Note that we must select the list's element from the context. When we apply expressions over list elements, we use pl.element() to select the element of a list.

Also note that to use arr().eval in Rust requires the list_eval feature flag.

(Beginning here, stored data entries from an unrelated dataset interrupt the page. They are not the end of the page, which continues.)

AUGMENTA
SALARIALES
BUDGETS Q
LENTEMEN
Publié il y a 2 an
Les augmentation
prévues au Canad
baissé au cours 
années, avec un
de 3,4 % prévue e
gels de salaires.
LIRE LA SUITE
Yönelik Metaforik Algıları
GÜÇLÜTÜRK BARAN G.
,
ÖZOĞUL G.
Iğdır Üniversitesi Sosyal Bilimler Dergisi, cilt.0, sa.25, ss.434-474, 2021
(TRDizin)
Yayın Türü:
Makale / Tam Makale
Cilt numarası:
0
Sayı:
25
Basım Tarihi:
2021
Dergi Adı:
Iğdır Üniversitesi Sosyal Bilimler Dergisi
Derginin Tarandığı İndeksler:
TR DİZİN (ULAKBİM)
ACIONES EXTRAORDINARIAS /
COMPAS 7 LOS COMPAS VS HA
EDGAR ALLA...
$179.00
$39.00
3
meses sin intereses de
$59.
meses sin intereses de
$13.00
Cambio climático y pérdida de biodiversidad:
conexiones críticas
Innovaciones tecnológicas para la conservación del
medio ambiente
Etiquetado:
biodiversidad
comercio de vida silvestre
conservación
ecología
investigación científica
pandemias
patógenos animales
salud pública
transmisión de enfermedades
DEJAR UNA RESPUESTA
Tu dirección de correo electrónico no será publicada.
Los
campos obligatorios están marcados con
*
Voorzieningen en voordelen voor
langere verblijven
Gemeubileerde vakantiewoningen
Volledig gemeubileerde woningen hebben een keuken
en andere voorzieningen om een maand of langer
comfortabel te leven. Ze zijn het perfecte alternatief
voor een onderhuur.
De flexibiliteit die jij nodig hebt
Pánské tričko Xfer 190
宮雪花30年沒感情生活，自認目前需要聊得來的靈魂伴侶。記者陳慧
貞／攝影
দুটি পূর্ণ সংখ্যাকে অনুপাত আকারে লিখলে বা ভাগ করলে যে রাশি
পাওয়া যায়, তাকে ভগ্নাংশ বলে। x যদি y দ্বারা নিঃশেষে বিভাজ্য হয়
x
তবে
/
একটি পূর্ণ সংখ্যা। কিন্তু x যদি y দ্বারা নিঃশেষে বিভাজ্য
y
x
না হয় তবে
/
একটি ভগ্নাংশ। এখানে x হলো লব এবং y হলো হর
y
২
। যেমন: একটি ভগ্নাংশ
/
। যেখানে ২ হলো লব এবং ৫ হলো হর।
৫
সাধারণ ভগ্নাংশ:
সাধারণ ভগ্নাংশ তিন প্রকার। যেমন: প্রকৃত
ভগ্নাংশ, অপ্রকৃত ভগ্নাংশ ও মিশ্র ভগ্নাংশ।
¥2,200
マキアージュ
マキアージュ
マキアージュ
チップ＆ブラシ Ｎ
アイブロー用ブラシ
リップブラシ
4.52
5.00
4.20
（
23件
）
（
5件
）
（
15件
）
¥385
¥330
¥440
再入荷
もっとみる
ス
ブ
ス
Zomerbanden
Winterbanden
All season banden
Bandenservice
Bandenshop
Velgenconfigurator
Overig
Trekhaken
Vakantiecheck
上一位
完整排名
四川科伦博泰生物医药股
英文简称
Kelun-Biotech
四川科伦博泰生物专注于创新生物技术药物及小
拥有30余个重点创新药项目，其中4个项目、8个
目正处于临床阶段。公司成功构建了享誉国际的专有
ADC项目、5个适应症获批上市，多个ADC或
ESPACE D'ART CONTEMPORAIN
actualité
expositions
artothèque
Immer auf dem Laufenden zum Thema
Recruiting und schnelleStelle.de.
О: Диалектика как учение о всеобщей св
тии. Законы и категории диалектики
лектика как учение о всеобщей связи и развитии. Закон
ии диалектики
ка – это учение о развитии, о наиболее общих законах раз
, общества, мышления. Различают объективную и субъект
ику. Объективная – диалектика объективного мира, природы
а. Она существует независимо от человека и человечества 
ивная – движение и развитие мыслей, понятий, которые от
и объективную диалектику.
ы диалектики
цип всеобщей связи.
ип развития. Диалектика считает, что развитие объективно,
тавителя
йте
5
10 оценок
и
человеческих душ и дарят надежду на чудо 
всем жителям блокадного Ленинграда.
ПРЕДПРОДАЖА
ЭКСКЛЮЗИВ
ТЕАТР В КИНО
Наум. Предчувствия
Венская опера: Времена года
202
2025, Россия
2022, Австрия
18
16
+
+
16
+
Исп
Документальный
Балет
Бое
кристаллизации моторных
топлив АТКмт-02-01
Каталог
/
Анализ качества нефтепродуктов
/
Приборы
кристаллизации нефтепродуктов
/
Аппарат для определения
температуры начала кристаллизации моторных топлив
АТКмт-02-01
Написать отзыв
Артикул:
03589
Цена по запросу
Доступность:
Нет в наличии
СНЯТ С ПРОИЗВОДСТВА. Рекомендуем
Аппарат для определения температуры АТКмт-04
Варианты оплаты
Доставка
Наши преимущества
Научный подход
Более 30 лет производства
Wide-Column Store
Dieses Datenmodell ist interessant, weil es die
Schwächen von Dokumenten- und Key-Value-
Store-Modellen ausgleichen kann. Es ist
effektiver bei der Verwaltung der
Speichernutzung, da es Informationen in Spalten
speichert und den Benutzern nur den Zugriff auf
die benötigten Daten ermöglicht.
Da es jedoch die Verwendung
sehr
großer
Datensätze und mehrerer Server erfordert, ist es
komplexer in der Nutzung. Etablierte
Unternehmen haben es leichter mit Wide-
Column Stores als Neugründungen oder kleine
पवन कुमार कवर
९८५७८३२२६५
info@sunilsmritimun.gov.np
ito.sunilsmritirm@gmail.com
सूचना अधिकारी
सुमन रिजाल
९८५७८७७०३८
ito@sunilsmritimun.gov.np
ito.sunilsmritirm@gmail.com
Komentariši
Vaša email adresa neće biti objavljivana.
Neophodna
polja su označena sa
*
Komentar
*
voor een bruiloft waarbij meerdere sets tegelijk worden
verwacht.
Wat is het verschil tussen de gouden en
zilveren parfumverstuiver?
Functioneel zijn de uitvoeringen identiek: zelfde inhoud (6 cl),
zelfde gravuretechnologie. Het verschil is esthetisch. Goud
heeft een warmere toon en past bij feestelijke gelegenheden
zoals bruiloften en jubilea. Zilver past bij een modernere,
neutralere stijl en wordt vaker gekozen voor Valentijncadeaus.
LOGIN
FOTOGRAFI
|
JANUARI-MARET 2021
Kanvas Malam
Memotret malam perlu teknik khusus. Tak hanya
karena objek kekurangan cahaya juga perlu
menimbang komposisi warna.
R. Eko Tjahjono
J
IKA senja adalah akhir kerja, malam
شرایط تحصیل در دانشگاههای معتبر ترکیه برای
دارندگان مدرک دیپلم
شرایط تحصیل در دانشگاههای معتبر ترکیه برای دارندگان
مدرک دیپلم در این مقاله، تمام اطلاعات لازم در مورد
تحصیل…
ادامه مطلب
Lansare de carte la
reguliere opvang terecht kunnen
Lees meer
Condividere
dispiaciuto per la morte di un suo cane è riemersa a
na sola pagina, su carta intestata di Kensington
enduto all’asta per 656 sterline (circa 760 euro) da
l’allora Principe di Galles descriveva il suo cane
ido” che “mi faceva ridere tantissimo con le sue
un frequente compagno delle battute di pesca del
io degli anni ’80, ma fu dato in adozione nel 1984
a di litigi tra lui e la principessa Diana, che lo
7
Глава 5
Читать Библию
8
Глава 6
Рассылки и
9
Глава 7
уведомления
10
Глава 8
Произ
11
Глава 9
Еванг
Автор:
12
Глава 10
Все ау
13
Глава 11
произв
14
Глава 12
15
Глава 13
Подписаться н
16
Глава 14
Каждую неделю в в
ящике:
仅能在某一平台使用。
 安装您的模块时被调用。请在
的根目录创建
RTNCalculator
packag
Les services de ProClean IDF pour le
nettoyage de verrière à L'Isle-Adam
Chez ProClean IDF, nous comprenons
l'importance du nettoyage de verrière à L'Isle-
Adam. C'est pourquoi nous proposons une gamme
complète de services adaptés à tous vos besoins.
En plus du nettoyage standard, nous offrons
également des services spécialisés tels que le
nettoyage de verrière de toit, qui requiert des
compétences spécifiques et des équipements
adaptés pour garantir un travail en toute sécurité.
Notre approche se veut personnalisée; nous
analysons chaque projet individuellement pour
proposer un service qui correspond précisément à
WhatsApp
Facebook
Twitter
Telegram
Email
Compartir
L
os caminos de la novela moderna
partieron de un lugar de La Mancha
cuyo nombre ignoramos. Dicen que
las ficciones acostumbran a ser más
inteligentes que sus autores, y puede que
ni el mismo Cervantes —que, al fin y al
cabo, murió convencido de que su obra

# the percentage rank expression
rank_pct = pl.element().rank(reverse=True) / pl.col("").count()


grades.with_column(
    # create the list of homogeneous data
    pl.concat_list(pl.all().exclude("student")).alias("all_grades")
).select([
    # select all columns except the intermediate list
    pl.all().exclude("all_grades"),
    # compute the rank by calling `arr.eval`
    pl.col("all_grades").arr.eval(rank_pct, parallel=True).alias("grades_rank")
])
    // the percentage rank expression
    let rank_opts = RankOptions {
        method: RankMethod::Average,
        descending: true,
    };
    let rank_pct = col("").rank(rank_opts) / col("").count().cast(DataType::Float32);

    let grades = grades
        .clone()
        .lazy()
        .with_column(
            // create the list of homogeneous data
            concat_lst([all().exclude(["student"])]).alias("all_grades"),
        )
        .select([
            // select all columns except the intermediate list
            all().exclude(["all_grades"]),
            // compute the rank by calling `arr.eval`
            col("all_grades")
                .arr()
                .eval(rank_pct, true)
                .alias("grades_rank"),
        ])
        .collect()?;
    println!("{}", grades);

This outputs:

shape: (4, 5)
┌─────────┬────────────┬─────────┬───────────┬────────────────────────────────┐
│ student ┆ arithmetic ┆ biology ┆ geography ┆ grades_rank                    │
│ ---     ┆ ---        ┆ ---     ┆ ---       ┆ ---                            │
│ str     ┆ i64        ┆ i64     ┆ i64       ┆ list [f32]                     │
╞═════════╪════════════╪═════════╪═══════════╪════════════════════════════════╡
│ bas     ┆ 10         ┆ 4       ┆ 8         ┆ [0.333333, 1.0, 0.666667]      │
├╌╌╌╌╌╌╌╌╌┼╌╌╌╌╌╌╌╌╌╌╌╌┼╌╌╌╌╌╌╌╌╌┼╌╌╌╌╌╌╌╌╌╌╌┼╌╌╌╌╌╌╌╌╌╌╌╌╌╌╌╌╌╌╌╌╌╌╌╌╌╌╌╌╌╌╌╌┤
│ laura   ┆ 5          ┆ 6       ┆ 4         ┆ [0.666667, 0.333333, 1.0]      │
├╌╌╌╌╌╌╌╌╌┼╌╌╌╌╌╌╌╌╌╌╌╌┼╌╌╌╌╌╌╌╌╌┼╌╌╌╌╌╌╌╌╌╌╌┼╌╌╌╌╌╌╌╌╌╌╌╌╌╌╌╌╌╌╌╌╌╌╌╌╌╌╌╌╌╌╌╌┤
│ tim     ┆ 6          ┆ 2       ┆ 9         ┆ [0.666667, 1.0, 0.333333]      │
├╌╌╌╌╌╌╌╌╌┼╌╌╌╌╌╌╌╌╌╌╌╌┼╌╌╌╌╌╌╌╌╌┼╌╌╌╌╌╌╌╌╌╌╌┼╌╌╌╌╌╌╌╌╌╌╌╌╌╌╌╌╌╌╌╌╌╌╌╌╌╌╌╌╌╌╌╌┤
│ jenny   ┆ 8          ┆ 7       ┆ 7         ┆ [0.333333, 0.833333, 0.833333] │
└─────────┴────────────┴─────────┴───────────┴────────────────────────────────┘

Note that this solution works for any expressions/operation you want to do row wise.